Reverse sequence of 5′-HisGUG is also an activator of TLR7. (A) Synthetic RNA sequences. (B) Indicated synthetic RNAs were synthesized by in vitro transcription, gel-purified, and analyzed with denaturing PAGE. (C) Using DOTAP, ssRNA40-M, ssRNA40, 5′-HisGUG, and 5′-HisGUG-Rev were transfected into HMDMs. Cells were harvested at the indicated times for RNA isolation. Total RNAs isolated from the cells were subjected to RT-qPCR for the indicated mRNAs. The quantified mRNA levels were normalized to the levels of GAPDH mRNA. For all graphs in the present study, error bars indicate mean ± SD of triplicate measurements (^∗p < 0.05, ^∗∗p < 0.01, and ^∗∗∗p < 0.001; two-tailed t-test).

Discussion

Although the crystal structure of TLR7 and its RNA-binding pockets have been elucidated (10,63), the precise molecular interactions between TLR7 and its ligands remain incompletely defined. TLR7 is known to bind not only its natural RNA ligands but also non-RNA molecules, including synthetic small molecules such as loxoribine and R848 (29,49,64). It is important to note that different RNA or synthetic small-molecule ligands elicit varying activation responses, as observed previously (20). To better understand how different RNA ligands engage with TLR7 and influence its conformational dynamics, we employed a computational approach to analyze the structural fluctuations and binding free energy of these interactions. In earlier research, we discovered that two tRNA-derived 5′-fragments (5′-HisGUG and 5′-ValCAC/AAC) could activate TLR7 (19,20). In this study, we conducted MD simulations of 5′-HisGUG, 5′-ValCAC/AAC, and a reverse sequence of 5′-HisGUG (5′-HisGUG-Rev) to identify the signature interaction patterns between TLR7 and these RNA fragments. We compared these interaction results with those obtained from the interaction of TLR7 with synthetic small molecules. The binding affinity of ligands to TLR7 and the stability of ligand-TLR7 interactions over simulation time were assessed using MM/GBSA binding free energy analysis. Furthermore, our experimental results confirmed that 5′-HisGUG-Rev activates endosomal TLR7 when delivered to the endosome of HMDMs.
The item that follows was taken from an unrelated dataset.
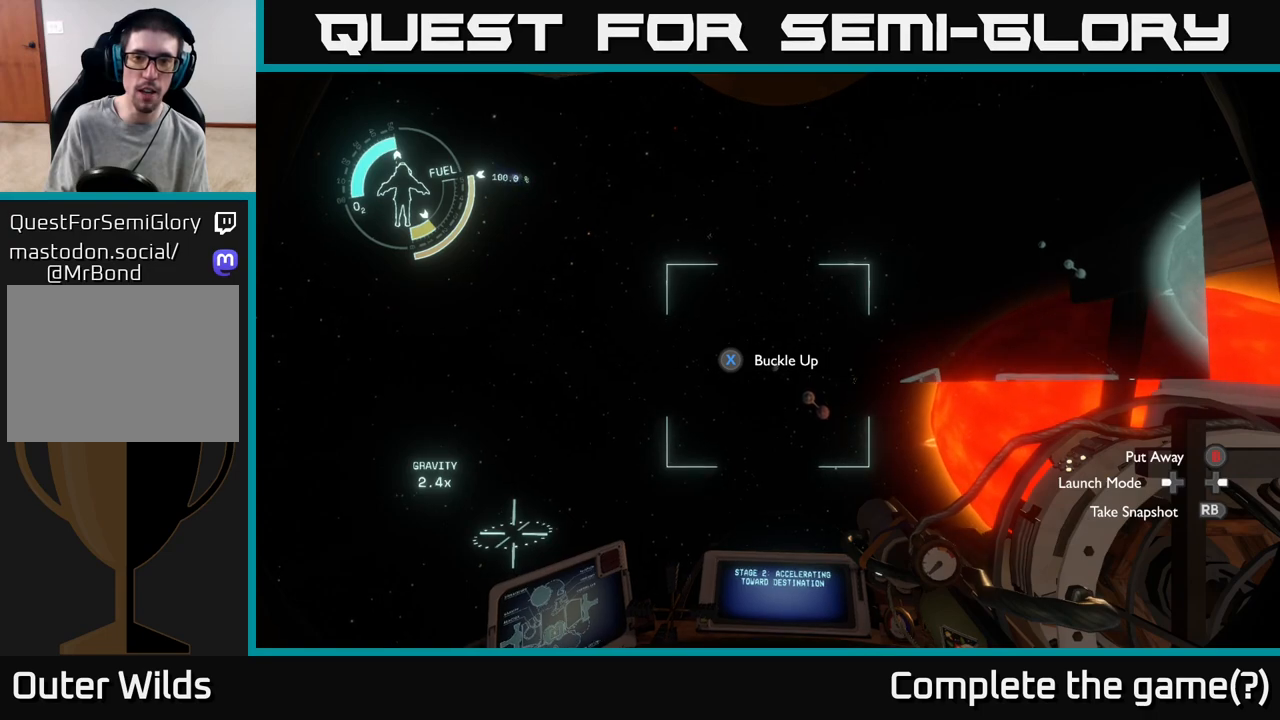
{"buttons": [], "left_stick": "center", "right_stick": "up", "events": [[450, "right_stick", "up"]]}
To accurately simulate the interactions between TLR7 and its ligands, we first refined the TLR7 model for our study. To create and establish the accurate TLR7 model, we selected the cryo-EM structure of the TLR7 dimer (PDB: 7CYN (47)) because it includes the transmembrane region. Upon analysis, we noted that the structure was missing a loop region. After modeling the missing loop, we observed that it plays a crucial role in stabilizing the dimer through intermolecular interactions. It provided valuable insights into potential ligand and RNA binding sites, while also highlighting the loop’s role in dimerization, which was critical for the functional stability of TLR7. Understanding and accurately modeling this loop region was essential for our study, as it represents an important area for drug design. Furthermore, we transferred the binding site residues from monkey TLR7 to our model TLR7. This has provided a detailed map of critical interaction points. Previously, TLR7 was modeled using the monkey x-ray complex of TLR7-R (5GMH) by removing the ligand (65). Our refined TLR7 mode with the transformed binding site not only opened avenues for exploring the dynamic interactions between TLR7 and various ligands but also it laid the groundwork for further experimental and computational studies. This can lead to the development of novel therapeutic strategies targeting TLR7-related pathways in various diseases, including autoimmune disorders and infections.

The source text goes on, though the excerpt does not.